### Collected data
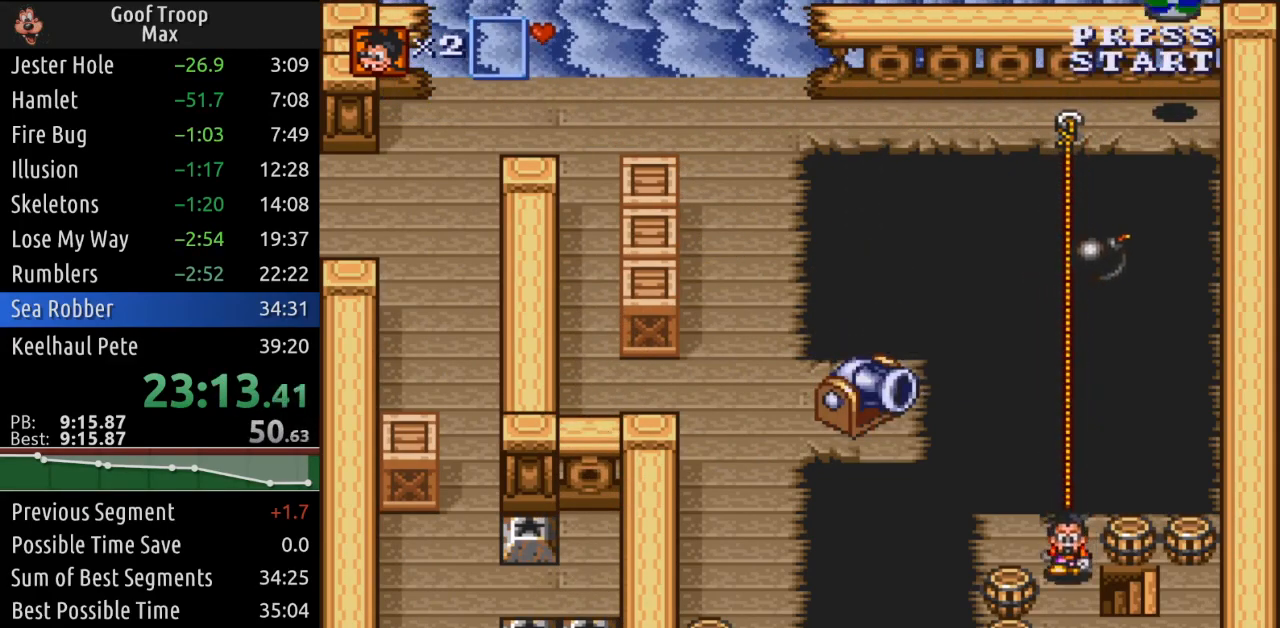
{"buttons": [], "left_stick": "center", "right_stick": "center", "events": [[84, "DPAD_DOWN", "up"], [350, "DPAD_RIGHT", "up"]]}
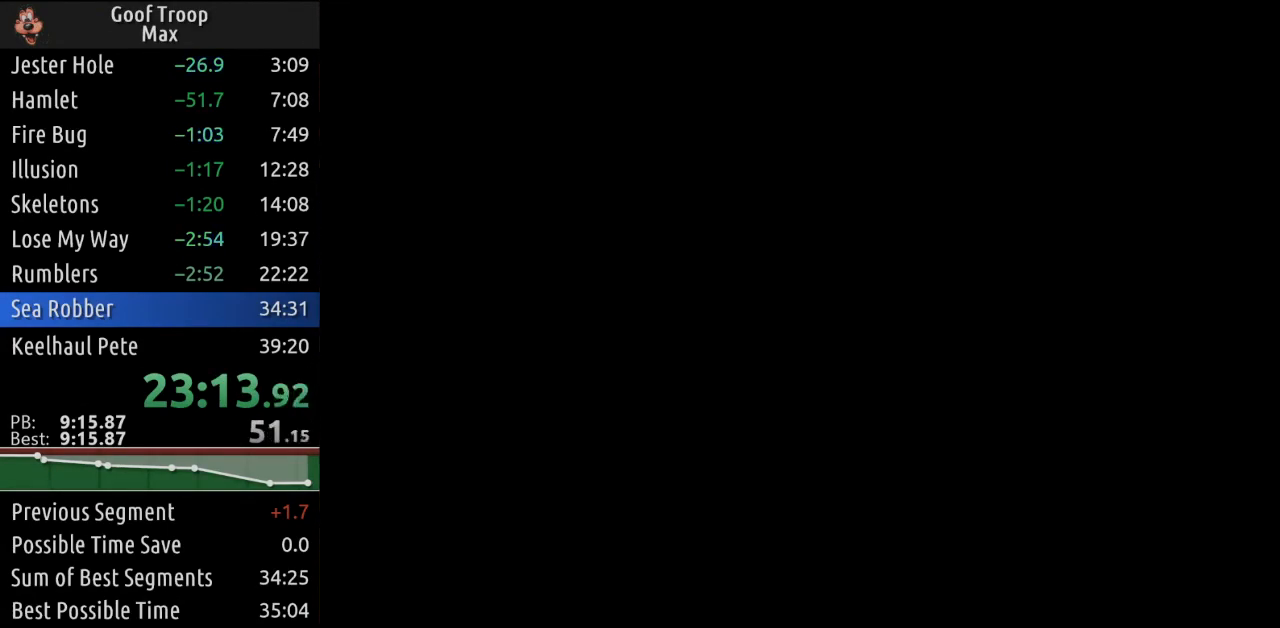
{"buttons": ["DPAD_DOWN"], "left_stick": "center", "right_stick": "center", "events": [[467, "DPAD_DOWN", "down"]]}
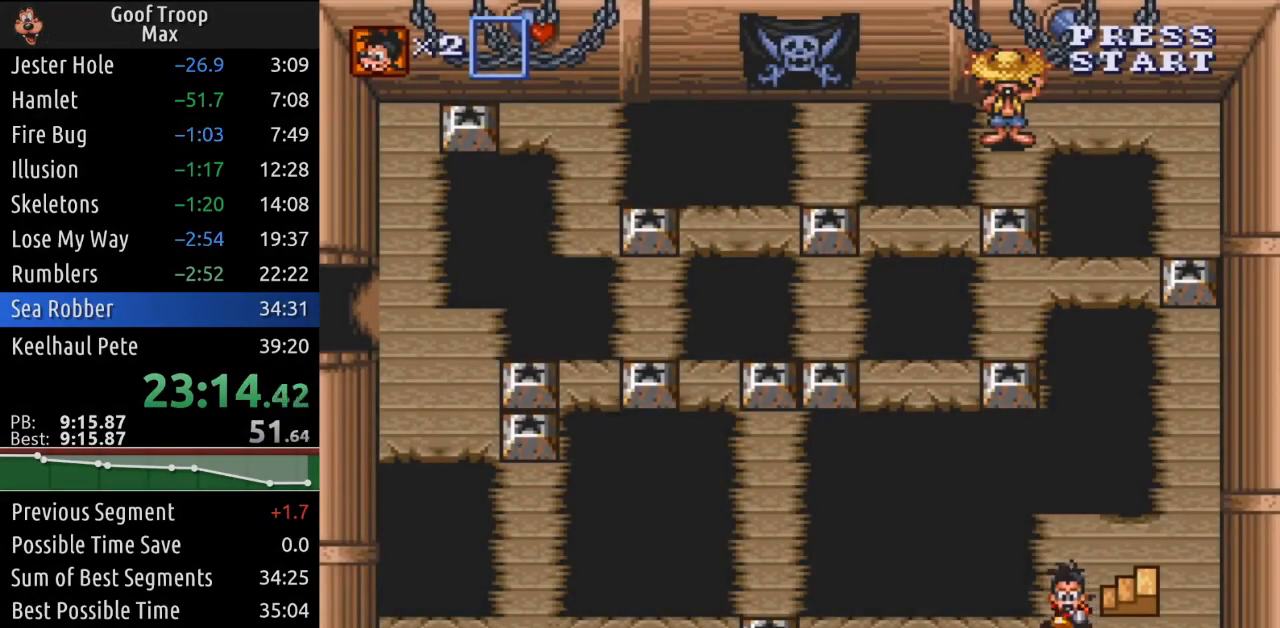
{"buttons": ["DPAD_LEFT"], "left_stick": "center", "right_stick": "center", "events": [[100, "DPAD_LEFT", "down"], [200, "DPAD_DOWN", "up"]]}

### What to work on
Retype the whole of the data verbatim. Skip every picture.

### Solution for this problem
{"buttons": [], "left_stick": "center", "right_stick": "center", "events": [[84, "DPAD_DOWN", "up"], [350, "DPAD_RIGHT", "up"]]}
{"buttons": ["DPAD_DOWN"], "left_stick": "center", "right_stick": "center", "events": [[467, "DPAD_DOWN", "down"]]}
{"buttons": ["DPAD_LEFT"], "left_stick": "center", "right_stick": "center", "events": [[100, "DPAD_LEFT", "down"], [200, "DPAD_DOWN", "up"]]}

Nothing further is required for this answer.